Re: Forging SHA1 now down to O(2^52)

Posted: Tue Jun 23, 2009 2:27 pm
by kaisellgren
Hex stands for Hexadecimal and the word decimal implies that it is about numbers.
http://en.wikipedia.org/wiki/Hexadecimal wrote:In mathematics and computer science, hexadecimal is a numeral system
Characters, on the other hand, are a lot more than just numbers:
http://en.wikipedia.org/wiki/Character_%28computing%29 wrote:An example of a character is a letter, numerical digit, or punctuation mark. The concept also includes control characters, which do not correspond to symbols in a particular natural language, but rather to other bits of information used to process text in one or more languages. Examples of control characters include carriage return or tab, as well as instructions to printers or other devices that display or otherwise process text.

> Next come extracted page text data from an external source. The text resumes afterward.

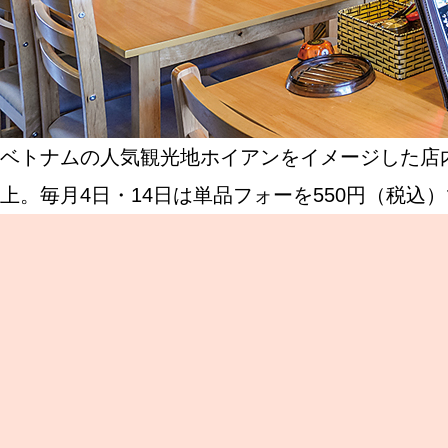
ベトナムの人気観光地ホイアンをイメージした店内
上。毎月4日・14日は単品フォーを550円（税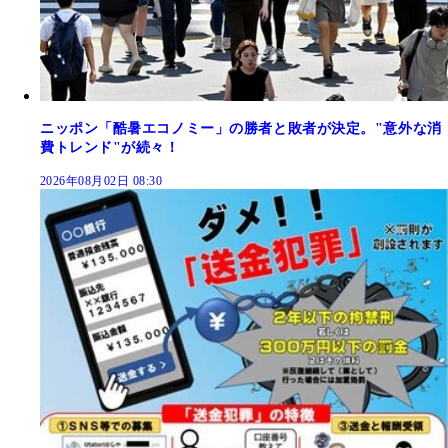
ニッポン「酷暑エコノミー」の勝者と敗者が決定。"意外な消
費トレンド"が続々！
2026年08月02日 08:30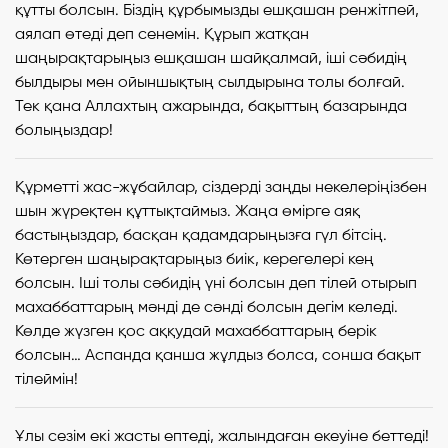
құтты болсын. Біздің құрбымызды ешқашан ренжітпей,
аялап өтеді деп сенемін. Құрып жатқан
шаңырақтарыңыз ешқашан шайқалмай, іші сәбидің
былдыры мен ойыншықтың сылдырына толы болғай.
Тек қана Аллахтың ажарында, бақыттың базарында
болыңыздар!
Құрметті жас-жұбайлар, сіздерді заңды некелеріңізбен
шын жүреқтен құттықтаймыз. Жаңа өмірге аяқ
бастыңыздар, басқан қадамдарыңызға гүл бітсің.
Көтерген шаңырақтарыңыз биік, керегелері кең
болсын. Іші толы сәбидің үні болсын деп тілей отырып
махаббаттарың мәнді де сәнді болсын дегім келеді.
Көлде жүзген қос аққудай махаббаттарың берік
болсын… Аспанда қанша жұлдыз болса, сонша бақыт
тілеймін!
Ұлы сезім екі жасты ептеді, жалындаған екеуіне беттеді!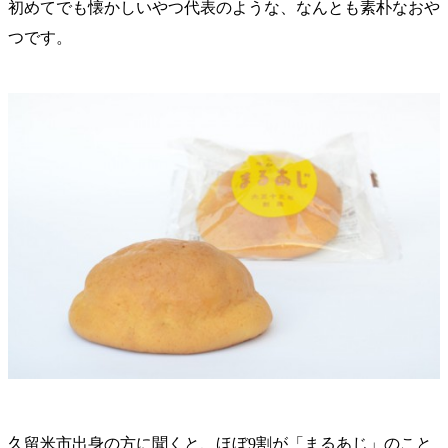
初めてでも懐かしいやつ代表のような、なんとも素朴なおや
つです。
久留米市出身の方に聞くと、ほぼ9割が「まるあじ」のこと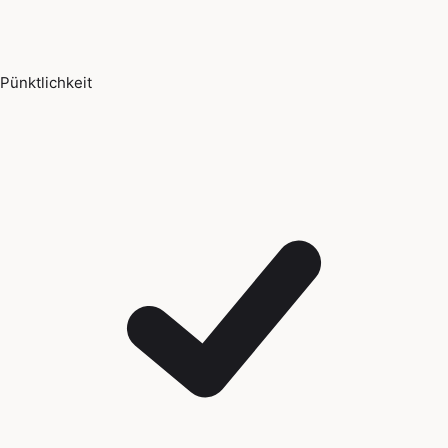
Pünktlichkeit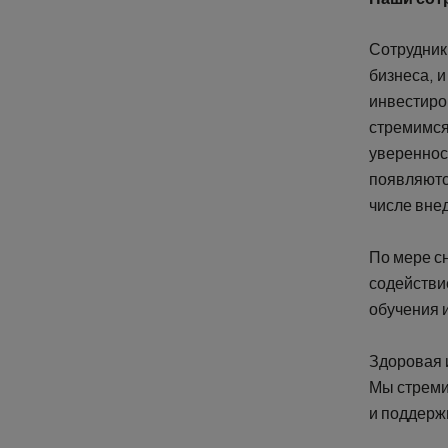
Сотрудник
бизнеса, 
инвестиро
стремимся
увереннос
появляются
числе вне
По мере с
содействи
обучения 
Здоровая 
Мы стреми
и поддерж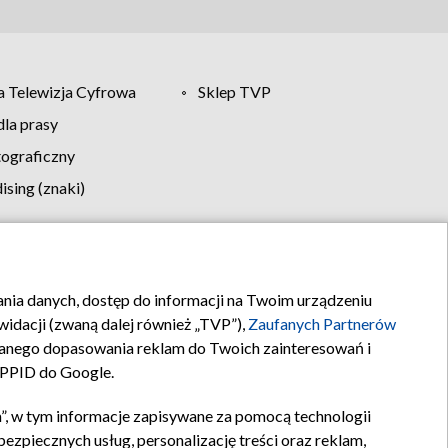
 Telewizja Cyfrowa
Sklep TVP
la prasy
tograficzny
sing (znaki)
klamy
Kontakt
rania danych, dostęp do informacji na Twoim urządzeniu
idacji (zwaną dalej również „TVP”),
Zaufanych Partnerów
anego dopasowania reklam do Twoich zainteresowań i
a PPID do Google.
”, w tym informacje zapisywane za pomocą technologii
zpiecznych usług, personalizację treści oraz reklam,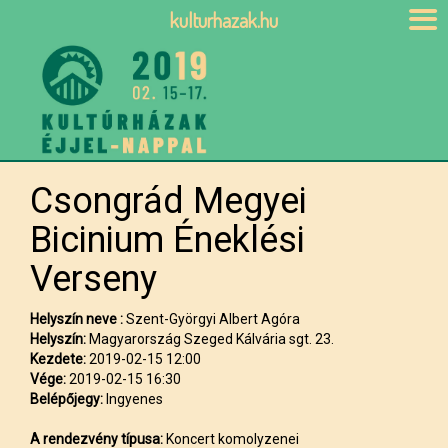
kulturhazak.hu
Csongrád Megyei
Bicinium Éneklési
Verseny
Helyszín neve :
Szent-Györgyi Albert Agóra
Helyszín:
Magyarország Szeged Kálvária sgt. 23.
Kezdete:
2019-02-15 12:00
Vége:
2019-02-15 16:30
Belépőjegy:
Ingyenes
A rendezvény típusa:
Koncert komolyzenei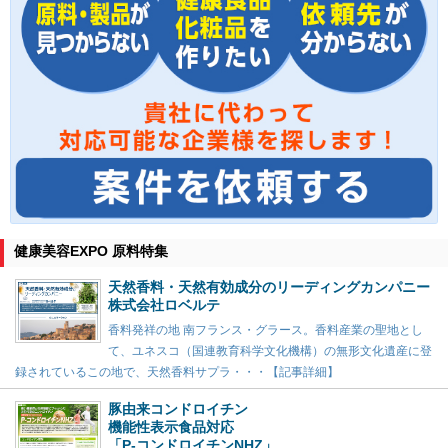
健康美容EXPO 原料特集
天然香料・天然有効成分のリーディングカンパニー
株式会社ロベルテ
香料発祥の地 南フランス・グラース。香料産業の聖地とし
て、ユネスコ（国連教育科学文化機構）の無形文化遺産に登
録されているこの地で、天然香料サプラ・・・【記事詳細】
豚由来コンドロイチン
機能性表示食品対応
「P-コンドロイチンNHZ」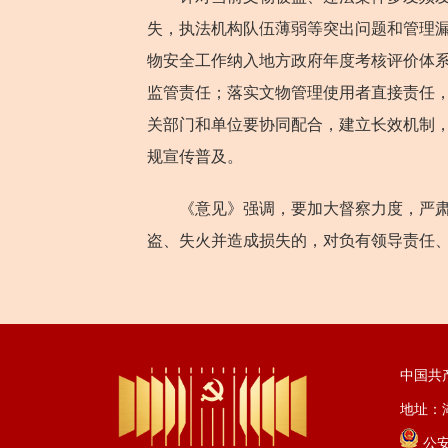
失，执法机构队伍薄弱等突出问题和管理
物安全工作纳入地方政府年度考核评价体
监管责任；落实文物管理使用者直接责任
关部门和单位要协同配合，建立长效机制
规宣传普及。
《意见》强调，要加大督察力度，严肃责
盗、失火并造成损失的，对负有领导责任
中国共
地址：湖
公安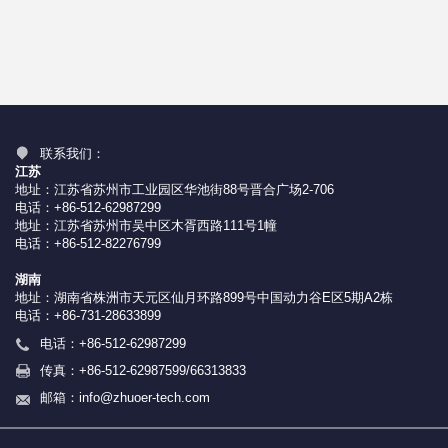
随着技术的进步和可持续发展观念的树立，新能源汽车应运而生，
采用非常规的车用燃料作为动力来源。目前新能源汽车市场以混合
动力汽车为主，燃料电池车等新能源汽车为辅的发展方向；而在未
来，在纯电动技术成熟的基础上，纯电动汽车逐步替代混合动力及
燃料电池汽车以至于完全占据新能源汽车市场，实现零排放。在我
联系我们：
江苏
国，国家将大幅提高纯电动汽车、插电式混合动力汽车累计产销
地址：江苏省苏州市工业园区华池街88号晋合广场2-706
电话：+86-512-62987299
量，形成与市场规模相适应的充电设施体系和新能源汽车商业运行
地址：江苏省苏州市吴中区木胥西路111号1幢
电话：+86-512-82276799
模式。到2020年则实现纯电动汽车、插电式混合动力汽车累计产销
湖南
量在2015年的基础上再上一个新台阶，实现规模化商业运营。由此
地址：湖南省株洲市天元区仙月环路899号中国动力谷E区5期A2栋
电话：+86-731-28633899
可见，新能源汽车的高速发展是必然趋势。
电话：
+86-512-62987299
传真：
+86-512-62987599/66313833
在此环境下，连接器作为汽车内部的核心元器件、线束作为汽车电
邮箱：
info@zhuoer-tech.com
路的网络主体，也必须进行全面的改进。新能源汽车由于存在高压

Most characters do not exist within the hash values.

Anyway,
Darhazer wrote:if we are bruteforcing, and we know the salt, and there is no second hashing, than md5( password . salt ) becomes exactly the same as md5( password )
Salts are irrelevant in context of brute forcing, they add no strength to our hashing scheme. Well, in theory they can slow down the brute force process by an insignificant figure, but in practice, as you said, salts matter nothing when it comes to brute forcing and they never intended to do anything about it - that's not their job.